“It was your job to get your client what they wanted. You do it well. How does it make you an ass?”

“Because I forgot there were real humans involved. I did it intentionally too. I knew I wouldn’t be able to do this job for long if I didn’t lock the softer parts of me away. And what else could I do? I don’t have any other skills. I’m a showboater in court. Period.”

“You care about people, Dex. If I’d met you when I was going through my divorce…” She paused and cocked an eyebrow as my lips twitched. “I’m not talking about sex for one second.”

“Dammit. Sorry. Keep going. Please. I want to know what you were going to say.” It shocked me how much I needed to hear her thoughts on this.

“Well, that was a time I was scared and felt so alone. It would’ve helped me so much to have a sympathetic ear who made it clear they were on my side. Fighting for me. Not just to say they won but because they cared about me and my daughter, you know?”

“Yeah,” I said quietly, rubbing her knee soothingly. And to my utter surprise, her steady weight on my lap had calmed me to the point my leg wasn’t jiggling.

I wasn’t antsy and restless and eager to get away from this conversation.

“Do you like Eli?” I asked suddenly.

“Yeah. My former lawyer, remember?”

“Yes. Did he seem like he cared about you and Berry? Did he make you think he was on your side?”

She nodded. “He helped us get through it quickly and calmly. No drama. He handled as much as possible so all I needed to do was sign on the dotted line and I got my daughter. Nothing mattered more.”

“I get that. And I get that fighting for any other reason is pointless and empty. And just feels fucking shallow. I just didn’t know why it didn’t feel like enough anymore.” I blew out a breath and rested my forehead on her shoulder. “I also liked working with my family. I never realized how much until they were gone. Even my asshole father. I want to be part of a unit. My brother has his best friend and his woman and I brought on Isis, and she’s a big help, but I want to be part of a team.” I swallowed hard, lifting my head to meet her eyes. “In all things.”

She brushed my hair back from my face, searching my gaze. “Anyone would be lucky to be on your team,” she whispered.

The knock on the bedroom door stirred us both from, well, staring at each other. The moment had felt heavy and important and I didn’t appreciate being interrupted.

Until I heard Eli’s voice.

“Sorry, man, but Isis needs to talk to you. I’ve got some other stuff on the docket—”

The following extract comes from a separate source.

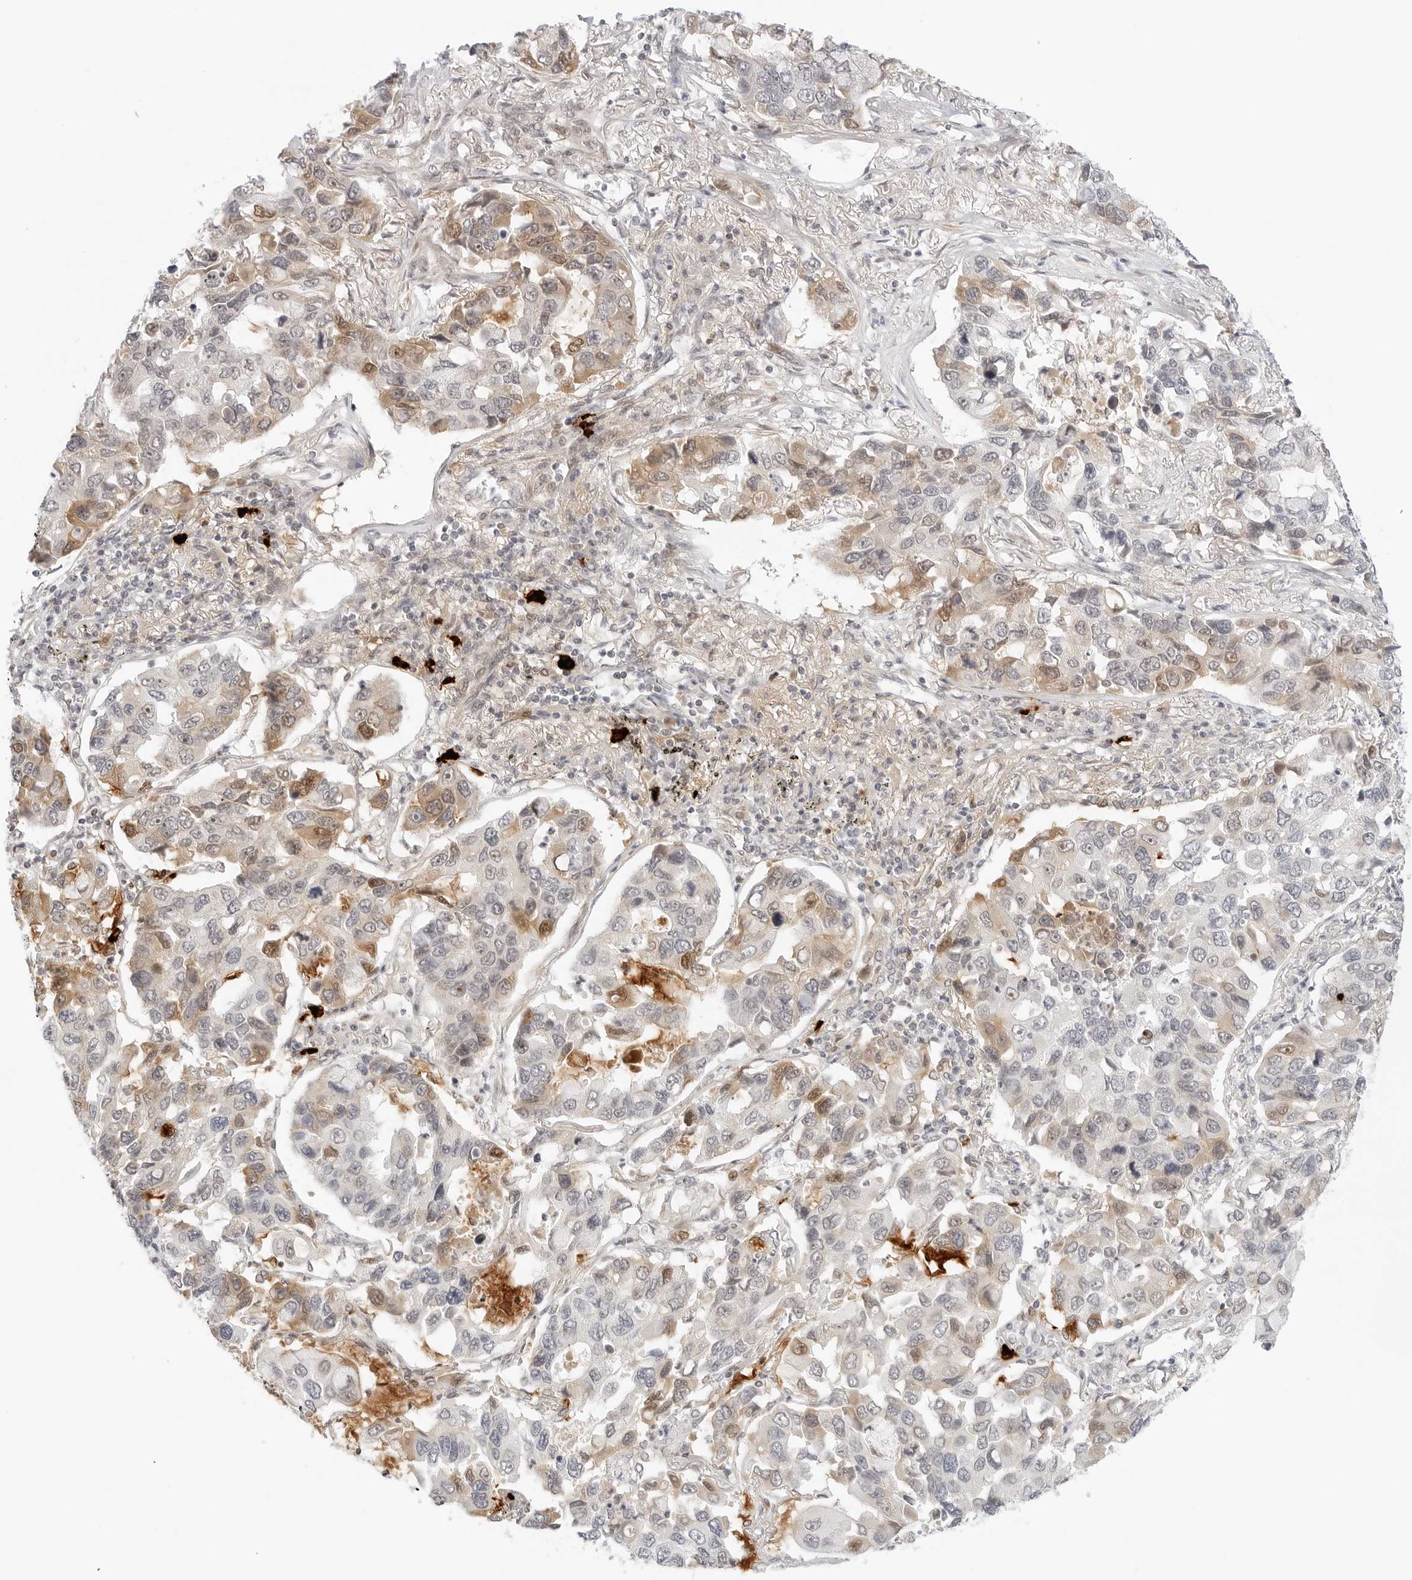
{"staining": {"intensity": "weak", "quantity": "25%-75%", "location": "cytoplasmic/membranous,nuclear"}, "tissue": "lung cancer", "cell_type": "Tumor cells", "image_type": "cancer", "snomed": [{"axis": "morphology", "description": "Adenocarcinoma, NOS"}, {"axis": "topography", "description": "Lung"}], "caption": "Immunohistochemical staining of human lung adenocarcinoma demonstrates low levels of weak cytoplasmic/membranous and nuclear expression in about 25%-75% of tumor cells.", "gene": "HIPK3", "patient": {"sex": "male", "age": 64}}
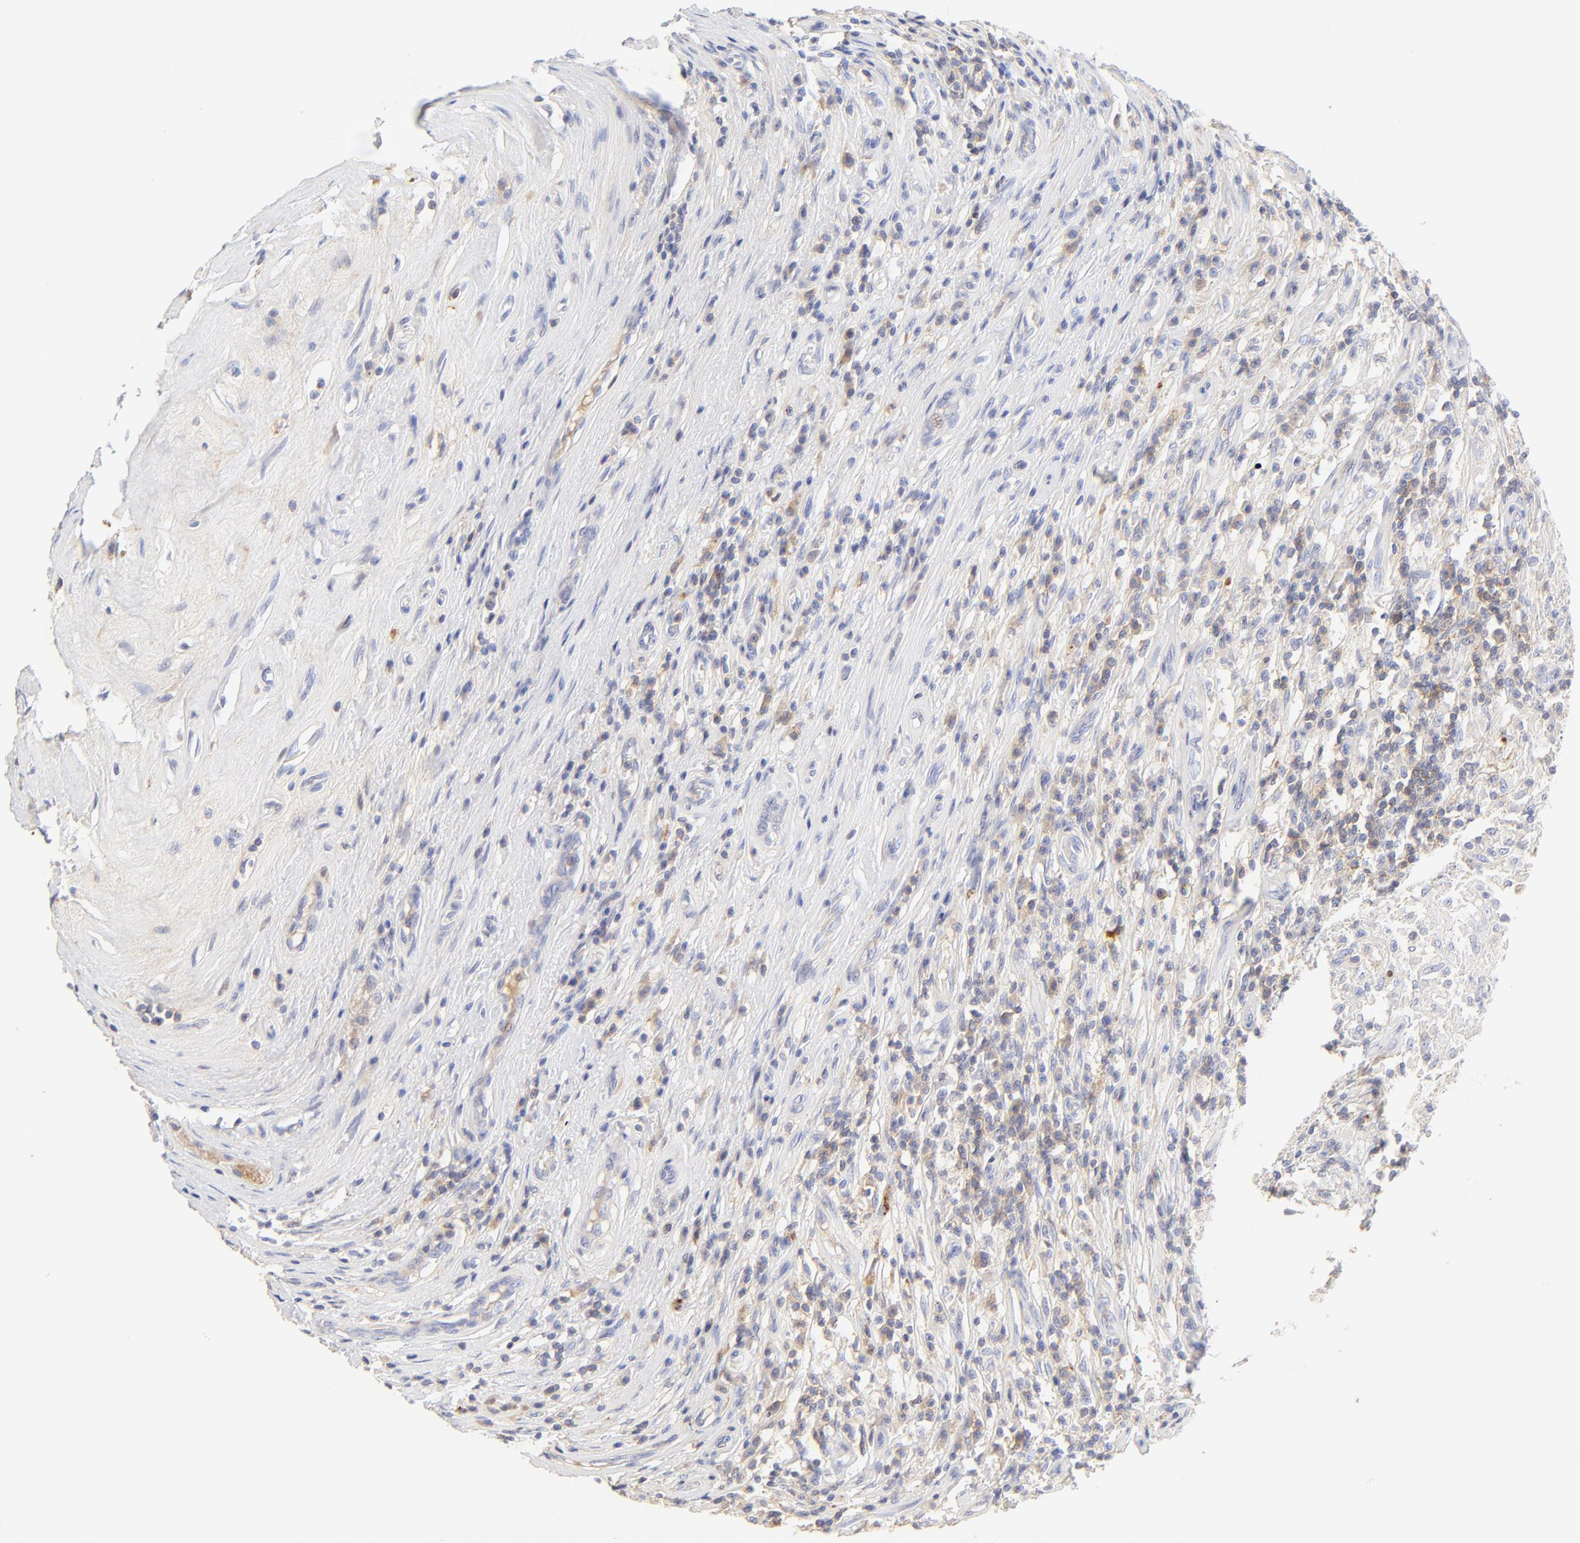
{"staining": {"intensity": "negative", "quantity": "none", "location": "none"}, "tissue": "testis cancer", "cell_type": "Tumor cells", "image_type": "cancer", "snomed": [{"axis": "morphology", "description": "Seminoma, NOS"}, {"axis": "topography", "description": "Testis"}], "caption": "Photomicrograph shows no significant protein positivity in tumor cells of testis seminoma.", "gene": "MDGA2", "patient": {"sex": "male", "age": 34}}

“Sorry, I didn’t mean to keep you waiting. I’ll be right down,” I called, holding Shelby’s gaze.

“We can talk more later?” I murmured, rubbing her leg to soothe myself as much as or more than her.

She was fast becoming my touchstone in all things. Her and Berry.

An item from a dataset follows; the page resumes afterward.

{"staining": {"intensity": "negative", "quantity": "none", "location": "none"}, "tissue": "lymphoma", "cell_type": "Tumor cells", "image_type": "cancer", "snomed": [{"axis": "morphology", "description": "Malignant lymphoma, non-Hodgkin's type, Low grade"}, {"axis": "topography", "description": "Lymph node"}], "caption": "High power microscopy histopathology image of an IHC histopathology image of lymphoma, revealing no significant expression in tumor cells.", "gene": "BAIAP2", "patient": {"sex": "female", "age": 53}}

“We can. Go talk to Isis and Eli.” She pressed her forehead to mine. “Not that you asked, but if you’re thinking of bringing on Eli, I think he’d be great for your office. Everyone needs help sometimes.” She winced. “Even me.”

“You? No. I’ll never believe it.” I smiled and gave her a quick kiss before nudging her off my lap.

Ten minutes later, I’d dressed and gotten ready, in Dex fashion—which constituted of a suit and a Batman T-shirt—and combed my hair and shaved. Not bad for a home meeting. But I already felt better than I had upon waking, which probably had as much to do with the orgasm as the Tylenol. And maybe even the chat with my girl.

Shelby was a damn blessing in so many ways.

I strode into the kitchen and stopped short when Isis jerked up from the table. She exchanged a glance with Eli, where he stood leaning against the counter, and took a deep breath and announced, “I started to have feelings for you, but it’s over now. So, nothing has to change.”

Then she grabbed one of the frying pans hanging from the rack above the counter and, though she seemed tempted to hit Eli with it, slammed it down on the range. “Eggs anyone?”

TWENTY-FOUR

I didn’t walk rightout of the room at her admission, but it was a close thing.

And that calmness I’d felt upstairs?

Had now left the premises.

“Say what?” I asked, flummoxed. “Why? You think I’m a childish dick, remember?”